A little about the island of Hokkaido itself before we get on to the malt in the bottle.  Hokkaido is as near as you’ll come to a Japanese sister island to Scotland.  It’s size is comparable, population in the same ballpark and climate…well…not too far off apparently.  The Yoichi distillery, being relatively coastal, benefits from a similar influence as the more seaward facing Scottish distilleries.  If you’re a believer in terroir and ambient influence, a mere sip of this malt should likely speak volumes in backing your argument.  Further, the land provides a peat-like substrate which is used in kilning the barley in order to imbibe that smoky profile we all know and love.

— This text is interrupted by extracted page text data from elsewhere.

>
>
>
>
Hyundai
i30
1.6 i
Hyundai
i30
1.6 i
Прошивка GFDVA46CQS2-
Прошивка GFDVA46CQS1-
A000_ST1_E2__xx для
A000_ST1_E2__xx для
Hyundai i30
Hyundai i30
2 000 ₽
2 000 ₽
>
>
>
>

The Nikka website refers to the malt produced at Yoichi as ‘rich, peaty and masculine’.  Hmm…interesting.  In this day and age of broadstroke appeal and equality erasing all boundaries, somewhat of an odd marketing angle to embrace.  I’ll say no more on that subject, but I will go on record and say that I’ve now tried a couple of different whiskies from this distillery, both single malt and blends, and the results rolling off their stills are top notch.  Apparently Yoichi bottlings have also hammered some Scottish malts in blind tastings and won several world awards.  Whisky is a world stage, friends, and personally I love all of the options now available at our globetrotting palates and noses.

Yoichi 1991:

Nose:  Surprisingly smoky.  A slight ashy-ness meets peat and dark damp soil.  Kinda Laphroaig-ish actually.  Some orange and lemon with vanilla.  Tire rubber.  Pastry dough.  Syrupy.  Lovely lose.  I could happily get lost in the eddies here for quite some time.

Palate:  Huge arrival (but at 63% what else would we expect?)!  Hot and spicy.  Not quite as nice on the tastebuds as it is on the nose, but still quite sublime.  Chocolate.  Peaty and earthy.  Pears in syrup.  Very viscous (a quality I adore!).  Licorice at the back end.  Long finish, and all positive.